## Exercise requirements
Scan the data beneath this task and copy each line that includes "personel".

** Opening Source data block **

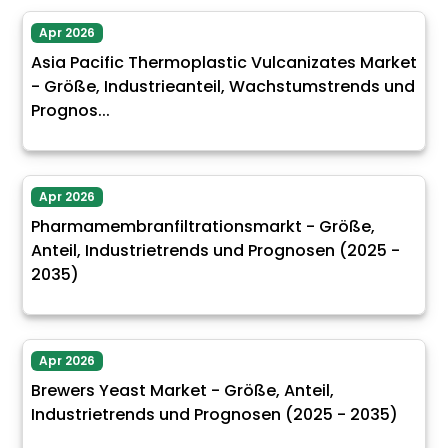
Apr 2026
Asia Pacific Thermoplastic Vulcanizates Market
- Größe, Industrieanteil, Wachstumstrends und
Prognos...
Apr 2026
Pharmamembranfiltrationsmarkt - Größe,
Anteil, Industrietrends und Prognosen (2025 -
2035)
Apr 2026
Brewers Yeast Market - Größe, Anteil,
Industrietrends und Prognosen (2025 - 2035)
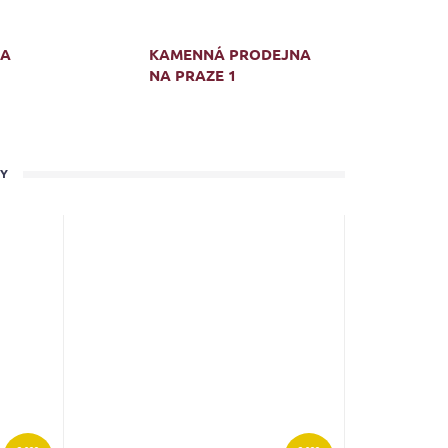
MA
KAMENNÁ PRODEJNA
NA PRAZE 1
TY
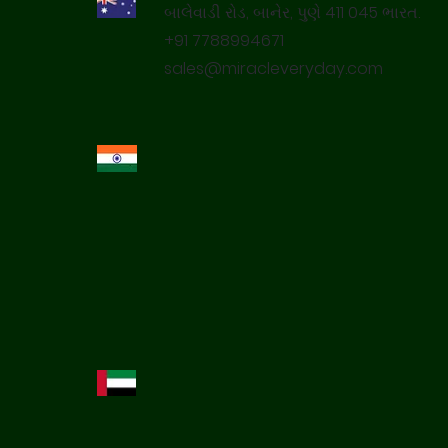
બાલેવાડી રોડ, બાનેર, પુણે 411 045 ભારત.
+91 7788994671
sales@miracleveryday.com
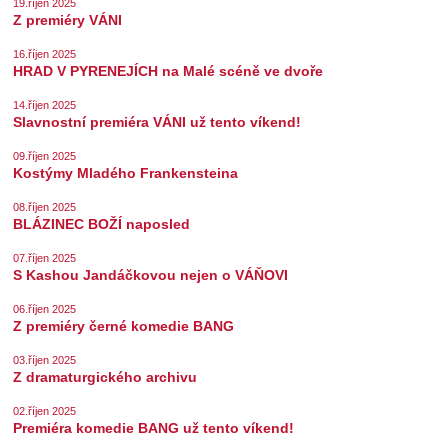
19.říjen 2025
Z premiéry VÁNI
16.říjen 2025
HRAD V PYRENEJÍCH na Malé scéně ve dvoře
14.říjen 2025
Slavnostní premiéra VÁNI už tento víkend!
09.říjen 2025
Kostýmy Mladého Frankensteina
08.říjen 2025
BLÁZINEC BOŽÍ naposled
07.říjen 2025
S Kashou Jandáčkovou nejen o VÁŇOVI
06.říjen 2025
Z premiéry černé komedie BANG
03.říjen 2025
Z dramaturgického archivu
02.říjen 2025
Premiéra komedie BANG už tento víkend!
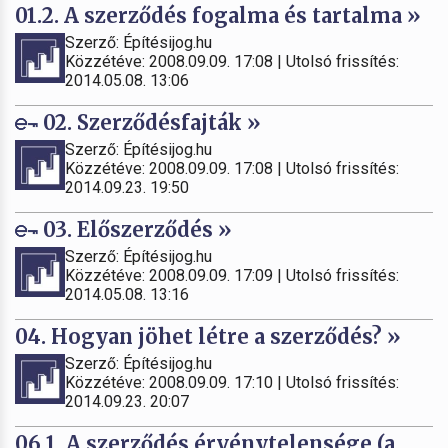
01.2. A szerződés fogalma és tartalma »
Szerző: Építésijog.hu
Közzétéve: 2008.09.09. 17:08 | Utolsó frissítés:
2014.05.08. 13:06
02. Szerződésfajták »
Szerző: Építésijog.hu
Közzétéve: 2008.09.09. 17:08 | Utolsó frissítés:
2014.09.23. 19:50
03. Előszerződés »
Szerző: Építésijog.hu
Közzétéve: 2008.09.09. 17:09 | Utolsó frissítés:
2014.05.08. 13:16
04. Hogyan jöhet létre a szerződés? »
Szerző: Építésijog.hu
Közzétéve: 2008.09.09. 17:10 | Utolsó frissítés:
2014.09.23. 20:07
06.1. A szerződés érvénytelensége (a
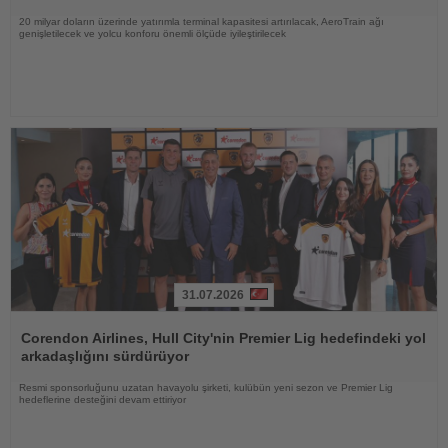
20 milyar doların üzerinde yatırımla terminal kapasitesi artırılacak, AeroTrain ağı
genişletilecek ve yolcu konforu önemli ölçüde iyileştirilecek
31.07.2026
Haberi
Oku
Corendon Airlines, Hull City'nin Premier Lig hedefindeki yol
arkadaşlığını sürdürüyor
Resmi sponsorluğunu uzatan havayolu şirketi, kulübün yeni sezon ve Premier Lig
hedeflerine desteğini devam ettiriyor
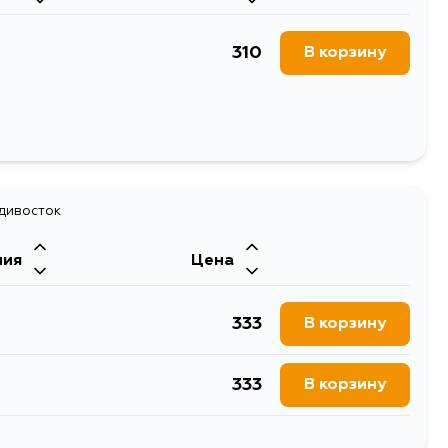
310
В корзину
адивосток
ния
Цена
333
В корзину
333
В корзину
1129
В корзину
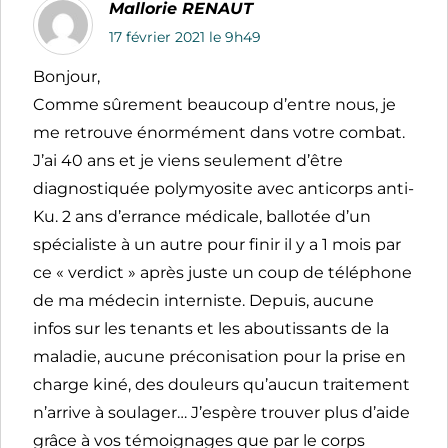
Mallorie RENAUT
17 février 2021 le 9h49
Bonjour,
Comme sûrement beaucoup d’entre nous, je
me retrouve énormément dans votre combat.
J’ai 40 ans et je viens seulement d’être
diagnostiquée polymyosite avec anticorps anti-
Ku. 2 ans d’errance médicale, ballotée d’un
spécialiste à un autre pour finir il y a 1 mois par
ce « verdict » après juste un coup de téléphone
de ma médecin interniste. Depuis, aucune
infos sur les tenants et les aboutissants de la
maladie, aucune préconisation pour la prise en
charge kiné, des douleurs qu’aucun traitement
n’arrive à soulager… J’espère trouver plus d’aide
grâce à vos témoignages que par le corps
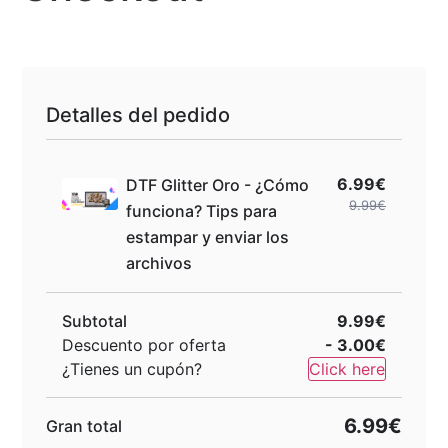
Detalles del pedido
6.99€
DTF Glitter Oro - ¿Cómo
9.99€
funciona? Tips para
estampar y enviar los
archivos
Subtotal
9.99€
Descuento por oferta
- 3.00€
¿Tienes un cupón?
Click here
6.99€
Gran total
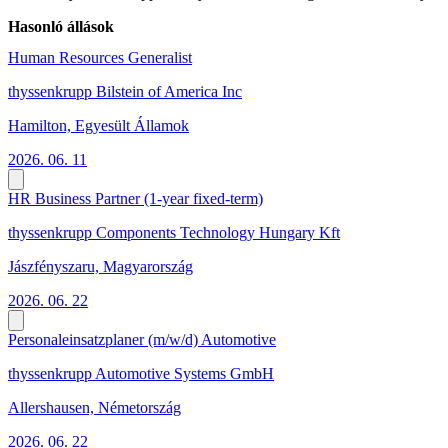
Hasonló állások
Human Resources Generalist
thyssenkrupp Bilstein of America Inc
Hamilton, Egyesült Államok
2026. 06. 11
HR Business Partner (1-year fixed-term)
thyssenkrupp Components Technology Hungary Kft
Jászfényszaru, Magyarország
2026. 06. 22
Personaleinsatzplaner (m/w/d) Automotive
thyssenkrupp Automotive Systems GmbH
Allershausen, Németország
2026. 06. 22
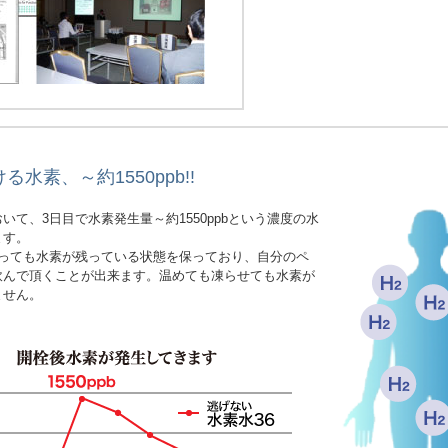
水素、～約1550ppb!!
いて、3日目で水素発生量～約1550ppbという濃度の水
ます。
経っても水素が残っている状態を保っており、自分のペ
飲んで頂くことが出来ます。温めても凍らせても水素が
ません。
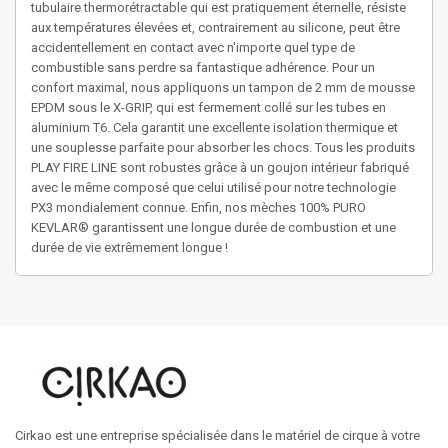
tubulaire thermorétractable qui est pratiquement éternelle, résiste
aux températures élevées et, contrairement au silicone, peut être
accidentellement en contact avec n'importe quel type de
combustible sans perdre sa fantastique adhérence. Pour un
confort maximal, nous appliquons un tampon de 2 mm de mousse
EPDM sous le X-GRIP, qui est fermement collé sur les tubes en
aluminium T6. Cela garantit une excellente isolation thermique et
une souplesse parfaite pour absorber les chocs. Tous les produits
PLAY FIRE LINE sont robustes grâce à un goujon intérieur fabriqué
avec le même composé que celui utilisé pour notre technologie
PX3 mondialement connue. Enfin, nos mèches 100% PURO
KEVLAR® garantissent une longue durée de combustion et une
durée de vie extrêmement longue !
Cirkao est une entreprise spécialisée dans le matériel de cirque à votre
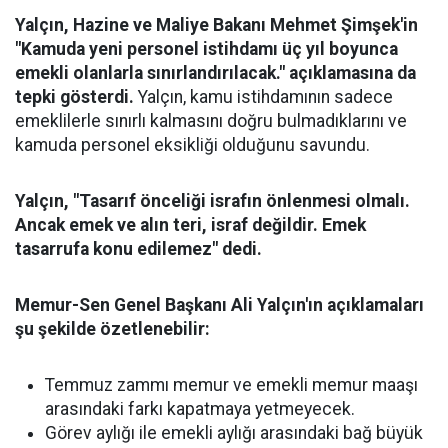
Yalçın, Hazine ve Maliye Bakanı Mehmet Şimşek'in
"Kamuda yeni personel istihdamı üç yıl boyunca
emekli olanlarla sınırlandırılacak." açıklamasına da
tepki gösterdi.
Yalçın, kamu istihdamının sadece
emeklilerle sınırlı kalmasını doğru bulmadıklarını ve
kamuda personel eksikliği olduğunu savundu.
Yalçın, "Tasarıf önceliği israfın önlenmesi olmalı.
Ancak emek ve alın teri, israf değildir. Emek
tasarrufa konu edilemez" dedi.
Memur-Sen Genel Başkanı Ali Yalçın'ın açıklamaları
şu şekilde özetlenebilir:
Temmuz zammı memur ve emekli memur maaşı
arasındaki farkı kapatmaya yetmeyecek.
Görev aylığı ile emekli aylığı arasındaki bağ büyük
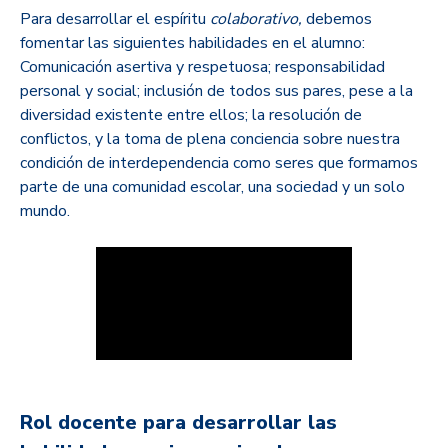
Para desarrollar el espíritu
colaborativo,
debemos
fomentar las siguientes habilidades en el alumno:
Comunicación asertiva y respetuosa; responsabilidad
personal y social; inclusión de todos sus pares, pese a la
diversidad existente entre ellos; la resolución de
conflictos, y la toma de plena conciencia sobre nuestra
condición de interdependencia como seres que formamos
parte de una comunidad escolar, una sociedad y un solo
mundo.
Rol docente para desarrollar las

** Closing Source data block **

## Response
"Kamuda yeni personel istihdamı üç yıl boyunca
kamuda personel eksikliği olduğunu savundu.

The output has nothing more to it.